Common beginner mistakes (and how to avoid them)
Treating GSC like a daily dopamine app
Daily fluctuations are normal. Monthly comparisons reduce noise and help you make better decisions.
Obsessing over average position
Average position blends multiple queries, locations, and contexts. Use it as a trend signal, then drill into specific pages and queries.
Panicking about every “Excluded” URL
Exclusions are normal. Look for sudden changes or important pages being excluded.
Assuming GSC clicks should match analytics sessions exactly
Different attribution rules, privacy thresholds, and measurement methods mean they won’t line up perfectly. Use each tool for what it does best.
Fixing everything at once
A smaller, consistent routine beats a chaotic “big audit” that happens once a year.

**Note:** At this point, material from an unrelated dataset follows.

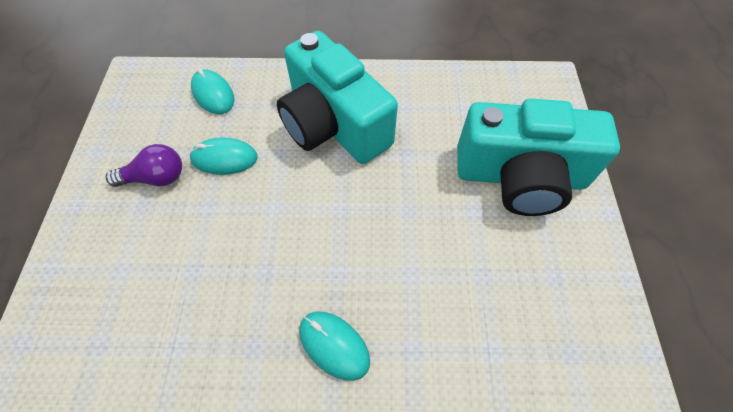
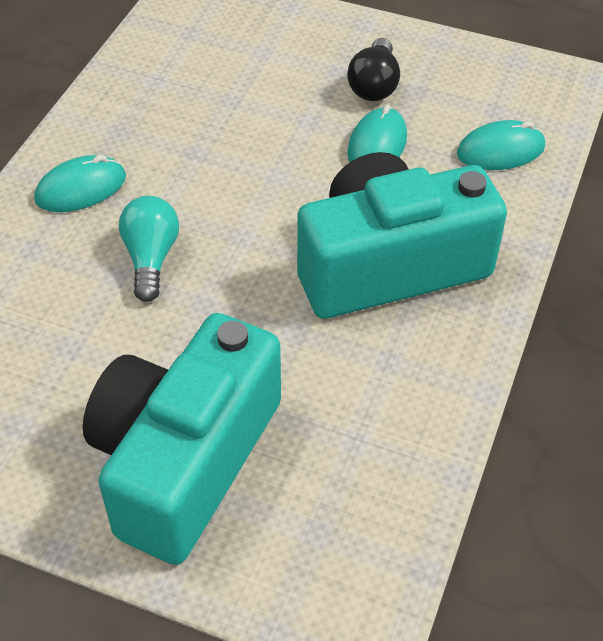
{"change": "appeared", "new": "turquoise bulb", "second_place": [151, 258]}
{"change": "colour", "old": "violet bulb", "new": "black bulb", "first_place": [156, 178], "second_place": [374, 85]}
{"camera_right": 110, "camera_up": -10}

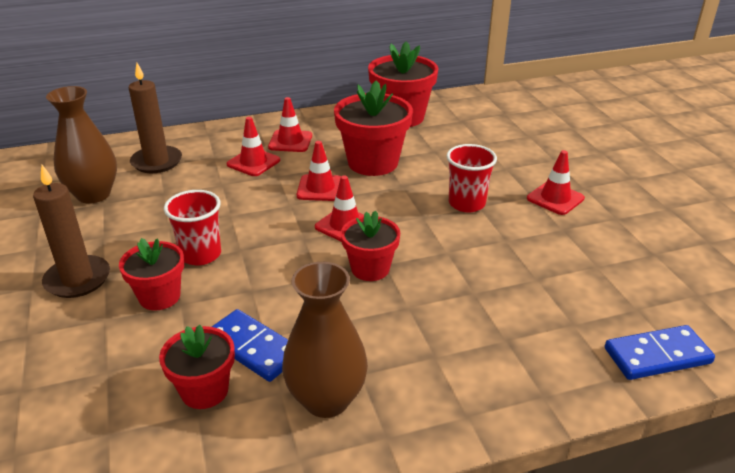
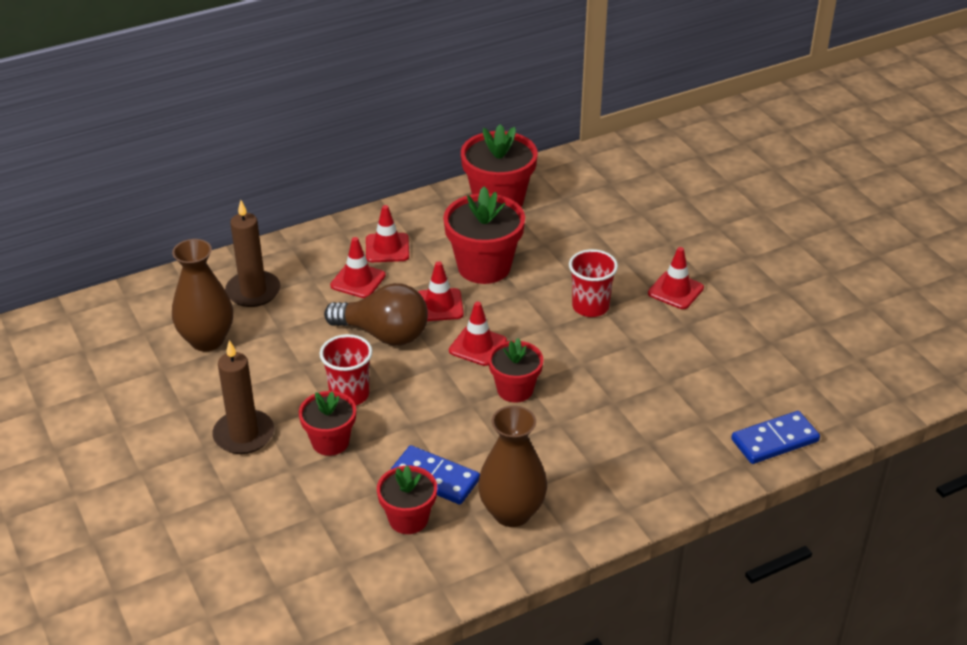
{"change": "appeared", "new": "brown bulb", "second_place": [384, 334]}
{"camera_right": -10, "camera_up": 5}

If you want to translate these findings into a practical improvement plan, keep a running “top issues list” and review it monthly with whoever owns your website—whether that’s internal, a dev, or an external partner. Some teams also keep a short reference page for technical SEO support, so the escalation path is clear when something becomes urgent.

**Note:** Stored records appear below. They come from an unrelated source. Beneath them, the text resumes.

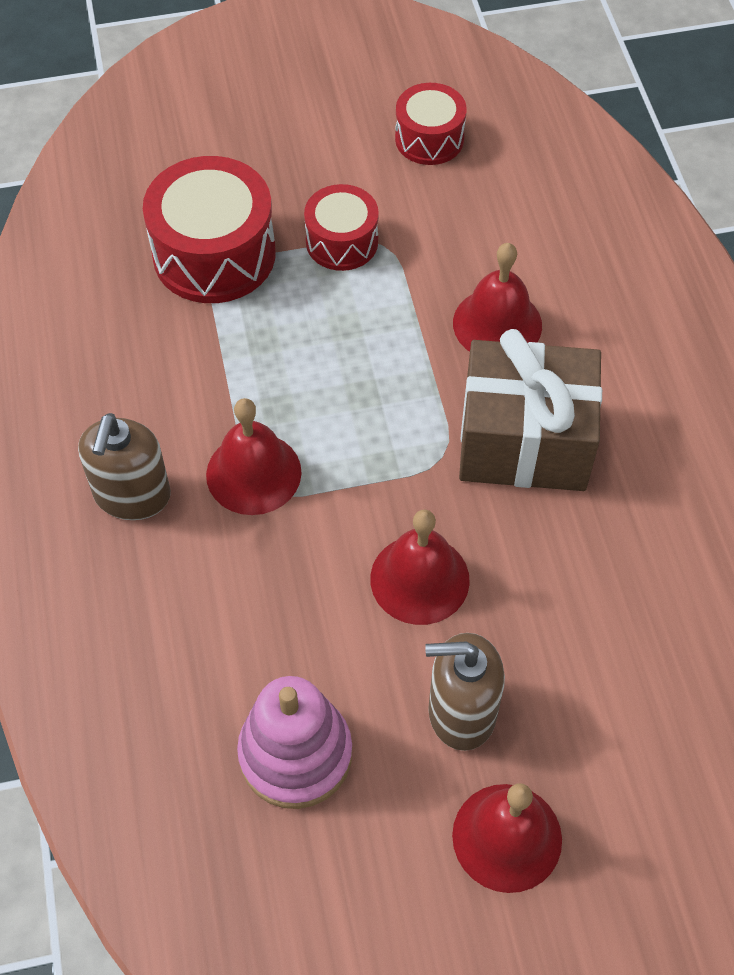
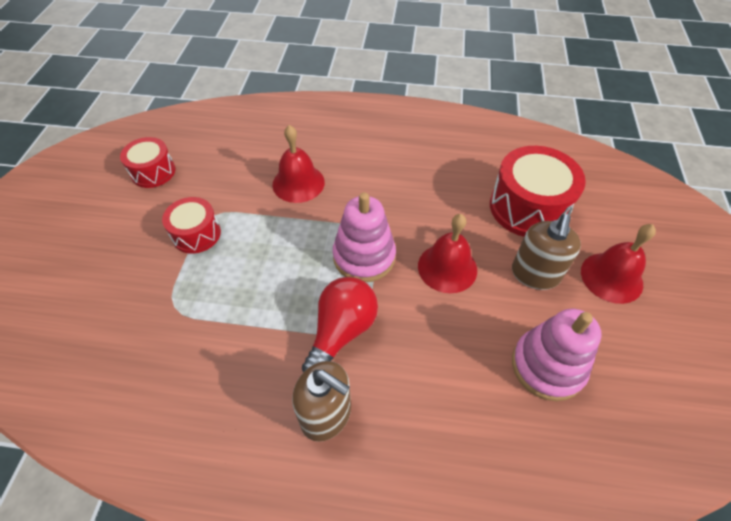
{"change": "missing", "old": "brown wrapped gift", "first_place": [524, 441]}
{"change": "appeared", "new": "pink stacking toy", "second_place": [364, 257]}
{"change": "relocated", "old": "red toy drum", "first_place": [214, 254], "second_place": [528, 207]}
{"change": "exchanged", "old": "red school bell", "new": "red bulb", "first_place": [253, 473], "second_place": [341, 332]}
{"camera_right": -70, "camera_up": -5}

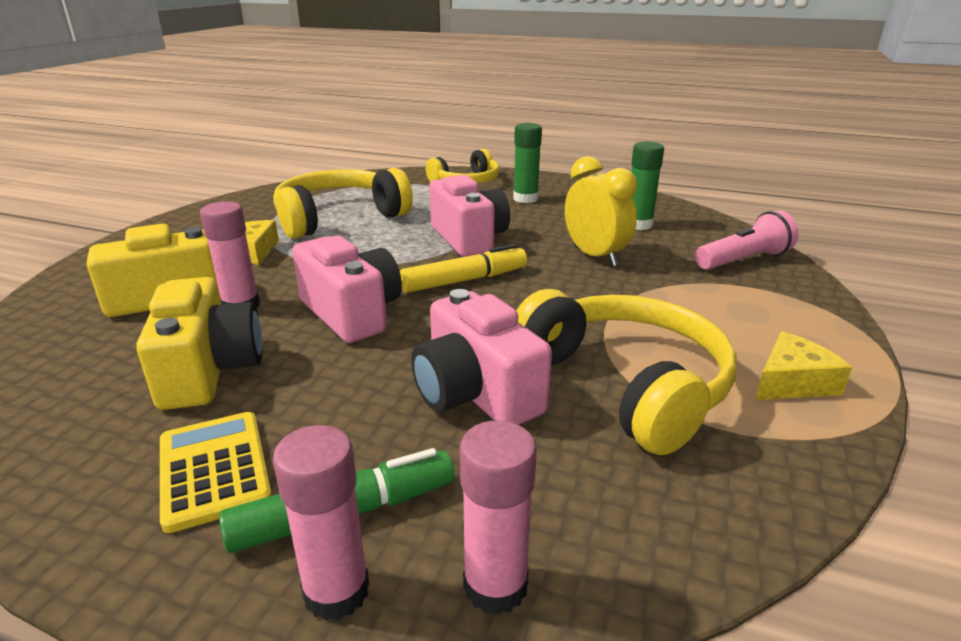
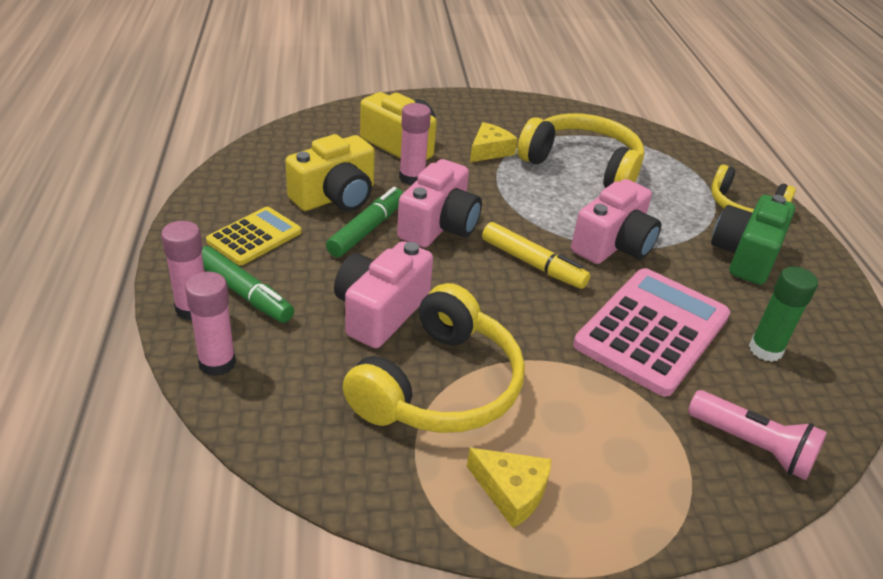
{"change": "appeared", "new": "emerald felt pen", "second_place": [367, 230]}
{"change": "exchanged", "old": "emerald glue", "new": "emerald camera", "first_place": [525, 199], "second_place": [745, 256]}
{"change": "exchanged", "old": "bright yellow bedside clock", "new": "pink calculator", "first_place": [595, 256], "second_place": [652, 331]}
{"camera_right": 60, "camera_up": 10}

When it’s time to bring in a specialist
There’s a difference between “normal GSC noise” and “this needs expertise”.
Consider getting help if you see:
• a large sudden drop in indexed pages
• critical pages blocked by robots/noindex
• repeated “Google chose different canonical” across important sections
• manual actions or security issues
• persistent indexing exclusions for important pages despite improvements
• site migrations or large URL structure changes
• major template changes causing widespread CWV issues
These are the situations where a wrong fix can make things worse, so it’s worth slowing down and doing it properly.

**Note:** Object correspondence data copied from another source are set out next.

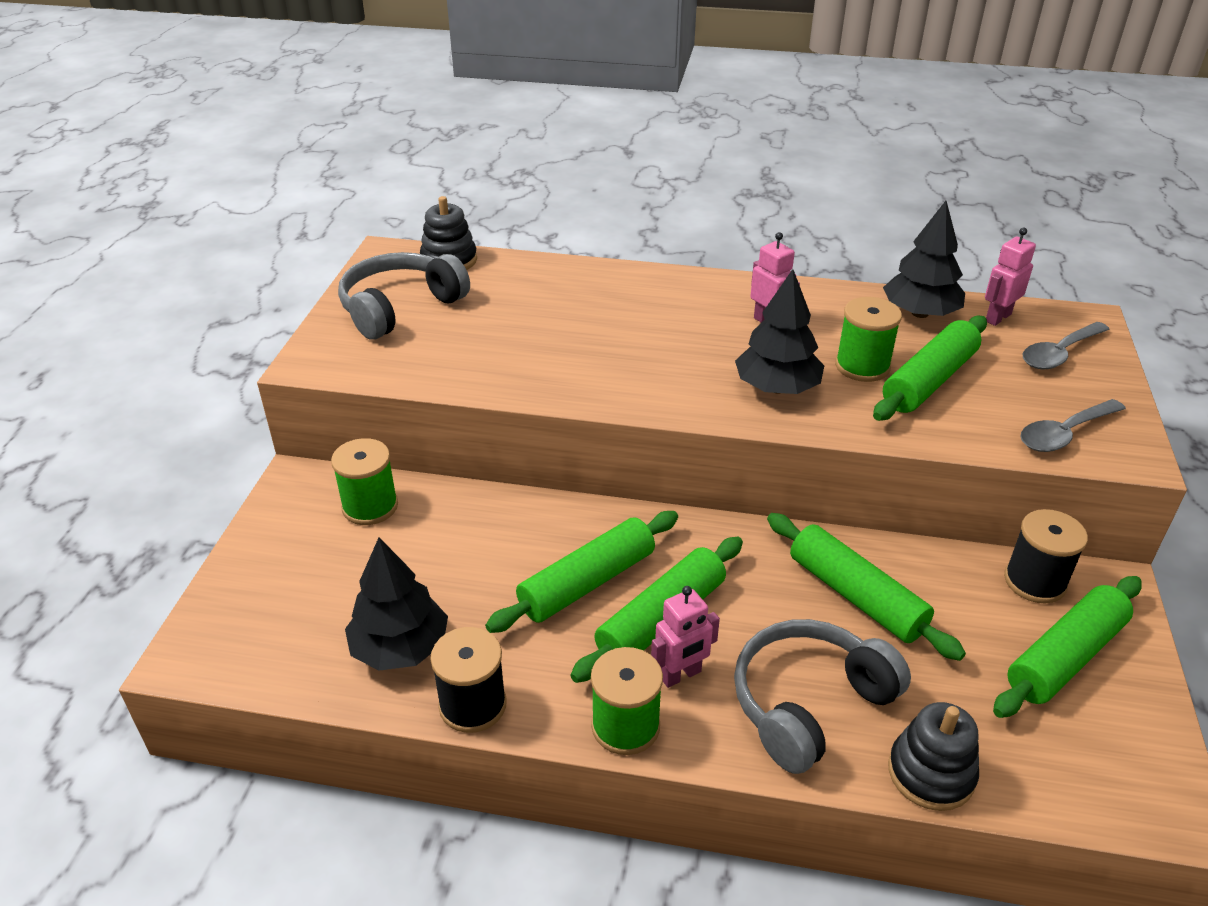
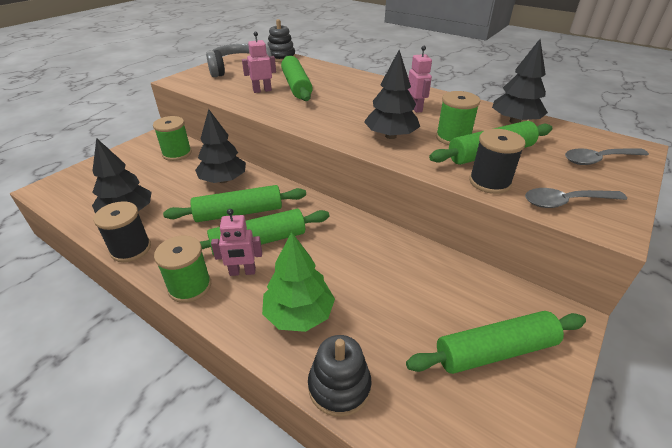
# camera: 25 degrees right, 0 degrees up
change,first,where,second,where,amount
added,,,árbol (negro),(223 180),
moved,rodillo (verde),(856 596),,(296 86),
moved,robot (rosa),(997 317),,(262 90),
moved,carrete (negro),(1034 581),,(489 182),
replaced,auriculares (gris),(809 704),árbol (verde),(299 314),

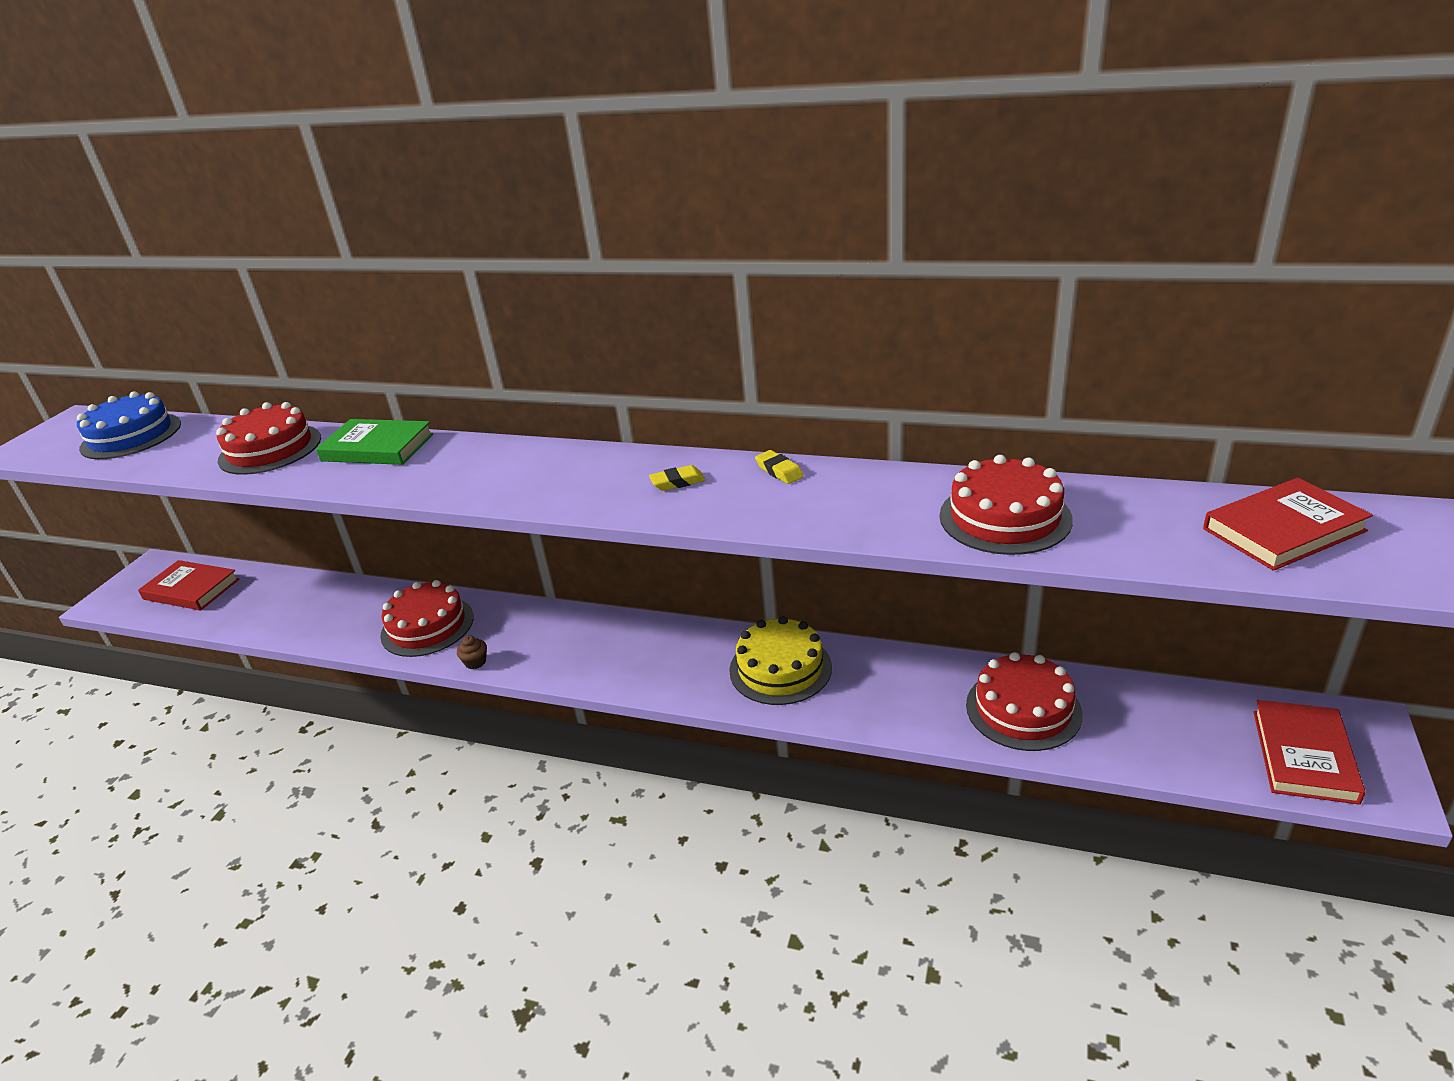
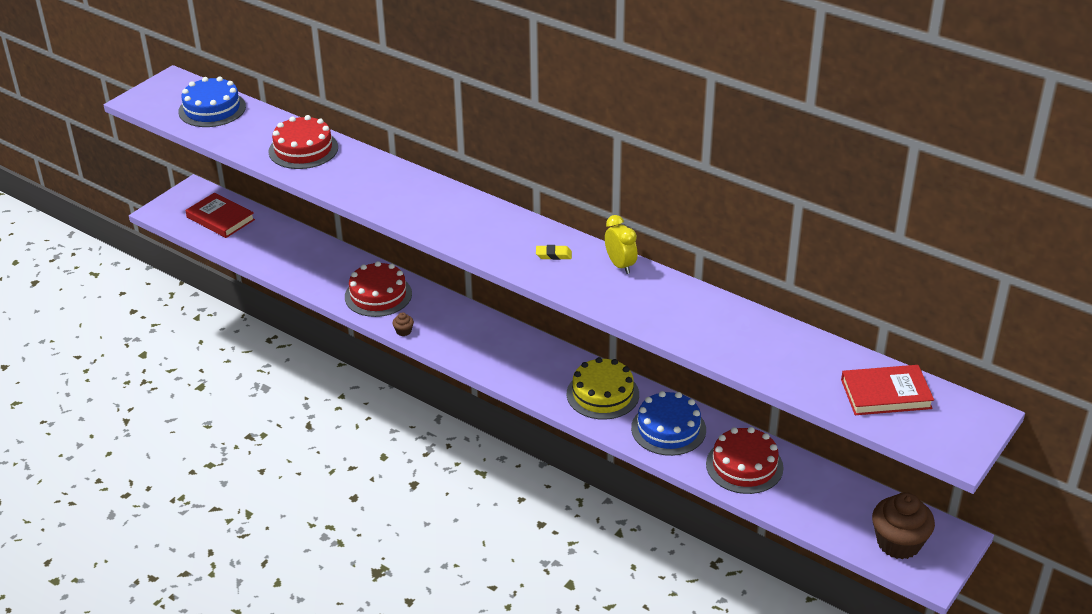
# camera: 15 degrees right, 5 degrees up
change,first,where,second,where,amount
removed,libro (verde),(377 447),,,
removed,tarta (rojo),(1004 517),,,
added,,,tarta (azul),(668 429),
replaced,goma de borrar (amarillo),(779 471),despertador (amarillo),(620 265),
replaced,libro (rojo),(1304 755),magdalena (marrón),(898 543),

If you’re building internal capability, you can still keep the monthly routine in-house—and escalate only the high-risk items when they appear. Many businesses use a simple escalation path (owner → marketing → dev/agency) and reference it inside an organic growth checklist document or SOP so the next step is always obvious.
FAQ
How long does it take for changes to show up in Google Search Console?
It varies. Some changes (like metadata updates) can be reflected after Google re-crawls and reprocesses a page, while broader site changes may take longer to stabilise. Focus on consistent comparisons (28 days vs previous 28 days) rather than expecting instant results.
What’s the first thing I should check if traffic drops suddenly?
Start with Performance comparisons, then check Indexing > Pages for spikes in exclusions, then inspect a couple of key URLs. This sequence usually tells you whether it’s a measurement/seasonality issue, a ranking shift, or an indexing/technical problem.
Is it bad to have “Discovered – currently not indexed” pages?
Not always. A few can be normal. A large spike can indicate Google is finding many URLs it doesn’t prioritise crawling—sometimes from thin pages, duplicates, or site structure issues.
Why do I have 404 errors in Search Console if my site “seems fine”?
Because Google can discover URLs from old links, past sitemaps, external websites, or internal links you forgot existed. Fix the internal links, add redirects where appropriate, and let truly obsolete URLs remain 404 if there’s no relevant replacement.
Should I submit a sitemap even if my site is small?
Yes. It’s quick, low effort, and helps with discovery—especially if you publish new pages and want Google to find them efficiently.
What’s the difference between impressions and clicks?
• Impressions = your page appeared in search results for a query
• Clicks = someone clicked through to your site
If impressions rise without clicks, CTR and snippet relevance are the next places to look.